(Page images and extracted text)
——
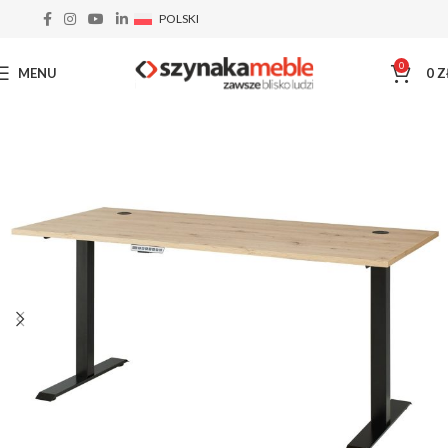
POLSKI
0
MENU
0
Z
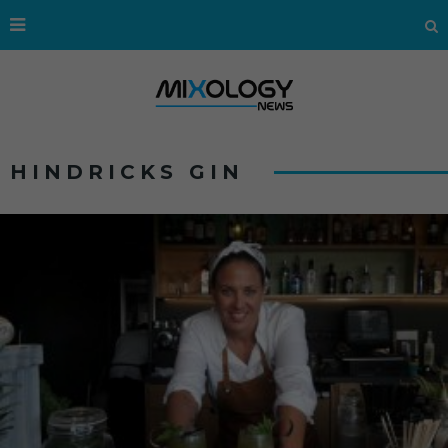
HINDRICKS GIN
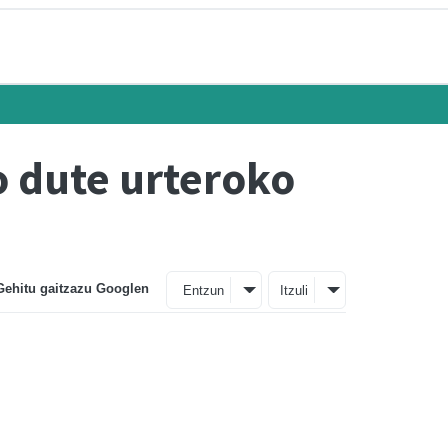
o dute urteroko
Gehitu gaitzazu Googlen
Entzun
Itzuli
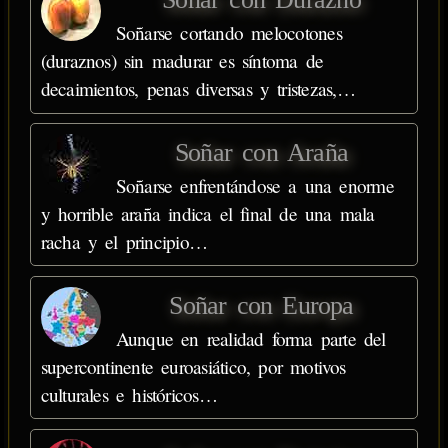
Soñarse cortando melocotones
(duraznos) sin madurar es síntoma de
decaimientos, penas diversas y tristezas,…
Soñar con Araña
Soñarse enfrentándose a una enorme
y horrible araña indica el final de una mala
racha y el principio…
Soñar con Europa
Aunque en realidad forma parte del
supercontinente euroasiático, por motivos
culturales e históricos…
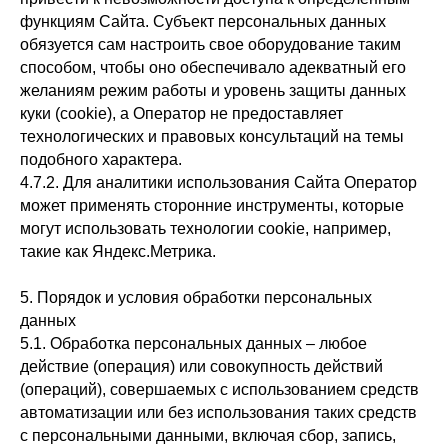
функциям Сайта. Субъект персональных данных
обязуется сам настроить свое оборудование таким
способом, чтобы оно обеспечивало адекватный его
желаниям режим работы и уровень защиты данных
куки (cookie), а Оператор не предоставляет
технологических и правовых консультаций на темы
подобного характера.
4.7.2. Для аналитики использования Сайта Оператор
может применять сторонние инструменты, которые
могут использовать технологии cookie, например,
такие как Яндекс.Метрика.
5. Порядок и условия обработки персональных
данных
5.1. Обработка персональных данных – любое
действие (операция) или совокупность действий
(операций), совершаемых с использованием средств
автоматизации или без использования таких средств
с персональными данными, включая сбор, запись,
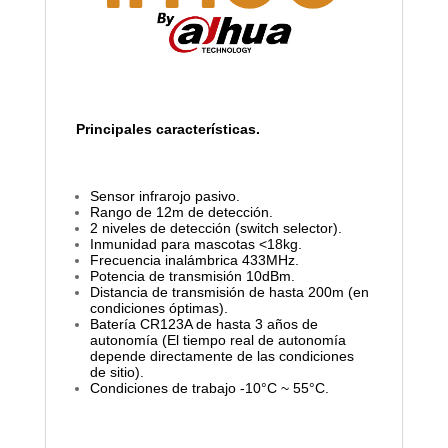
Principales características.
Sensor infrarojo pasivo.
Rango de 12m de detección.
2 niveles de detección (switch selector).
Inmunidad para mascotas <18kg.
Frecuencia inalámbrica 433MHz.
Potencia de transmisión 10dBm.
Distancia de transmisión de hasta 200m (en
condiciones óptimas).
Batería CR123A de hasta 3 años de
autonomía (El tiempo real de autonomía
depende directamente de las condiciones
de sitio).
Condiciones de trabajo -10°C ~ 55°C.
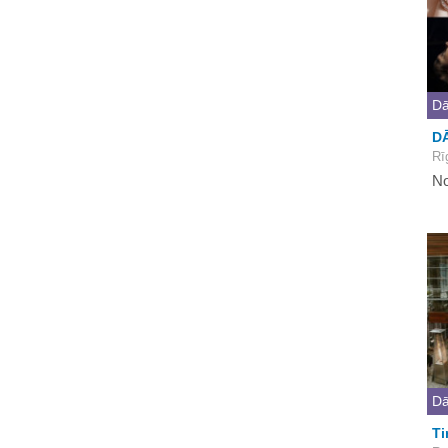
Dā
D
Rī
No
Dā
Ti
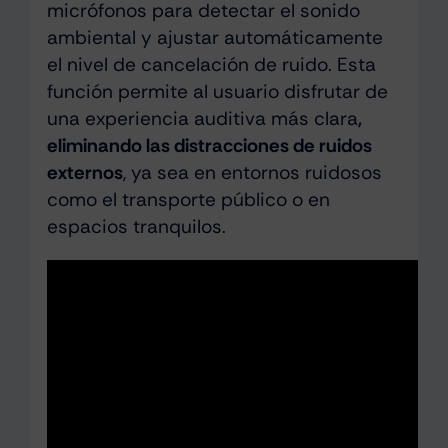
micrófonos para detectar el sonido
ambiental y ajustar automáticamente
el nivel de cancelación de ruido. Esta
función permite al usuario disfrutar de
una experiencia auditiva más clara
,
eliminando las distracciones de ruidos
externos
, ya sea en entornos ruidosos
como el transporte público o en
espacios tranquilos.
——
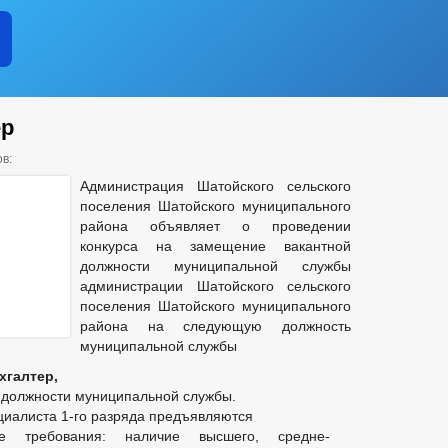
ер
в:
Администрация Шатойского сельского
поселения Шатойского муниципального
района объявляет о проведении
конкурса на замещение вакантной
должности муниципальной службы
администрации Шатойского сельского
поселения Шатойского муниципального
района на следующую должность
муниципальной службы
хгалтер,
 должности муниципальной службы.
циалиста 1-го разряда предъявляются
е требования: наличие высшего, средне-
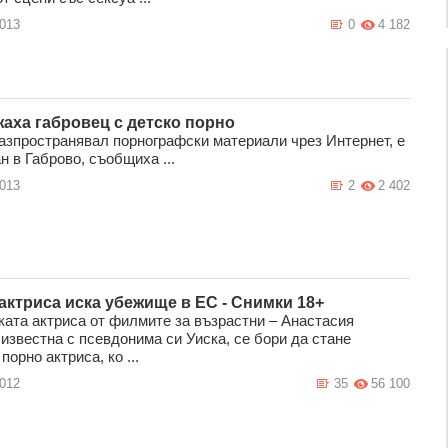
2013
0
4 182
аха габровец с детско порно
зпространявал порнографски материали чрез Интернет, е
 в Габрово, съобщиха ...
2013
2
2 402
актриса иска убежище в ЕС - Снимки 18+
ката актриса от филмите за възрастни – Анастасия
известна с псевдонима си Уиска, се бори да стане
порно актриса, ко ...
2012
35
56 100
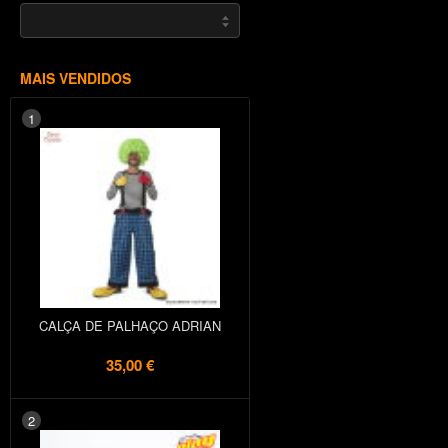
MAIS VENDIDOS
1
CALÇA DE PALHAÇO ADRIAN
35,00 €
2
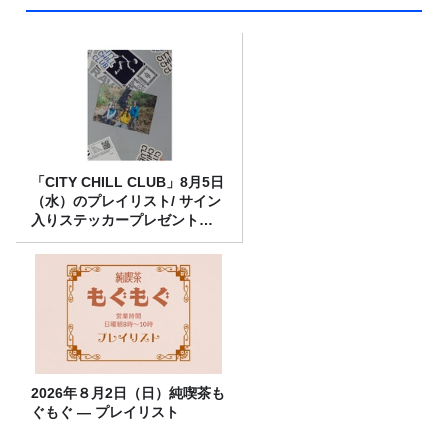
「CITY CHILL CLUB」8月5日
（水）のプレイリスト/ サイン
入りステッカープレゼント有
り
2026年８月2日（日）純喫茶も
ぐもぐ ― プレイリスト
——
**INSTRUCTIONS TO FOLLOW:** Repeat exactly, and only, the entries from the line with "администрации Шатойского сельского" through the line with "ぐもぐ ― プレイリスト". Pictures are skipped.

**WRITTEN SOLUTION:**
администрации Шатойского сельского
поселения Шатойского муниципального
района на следующую должность
муниципальной службы
хгалтер,
 должности муниципальной службы.
циалиста 1-го разряда предъявляются
е требования: наличие высшего, средне-
2013
0
4 182
аха габровец с детско порно
зпространявал порнографски материали чрез Интернет, е
 в Габрово, съобщиха ...
2013
2
2 402
актриса иска убежище в ЕС - Снимки 18+
ката актриса от филмите за възрастни – Анастасия
известна с псевдонима си Уиска, се бори да стане
порно актриса, ко ...
2012
35
56 100
MAIS VENDIDOS
1
CALÇA DE PALHAÇO ADRIAN
35,00 €
2
「CITY CHILL CLUB」8月5日
（水）のプレイリスト/ サイン
入りステッカープレゼント有
り
2026年８月2日（日）純喫茶も
ぐもぐ ― プレイリスト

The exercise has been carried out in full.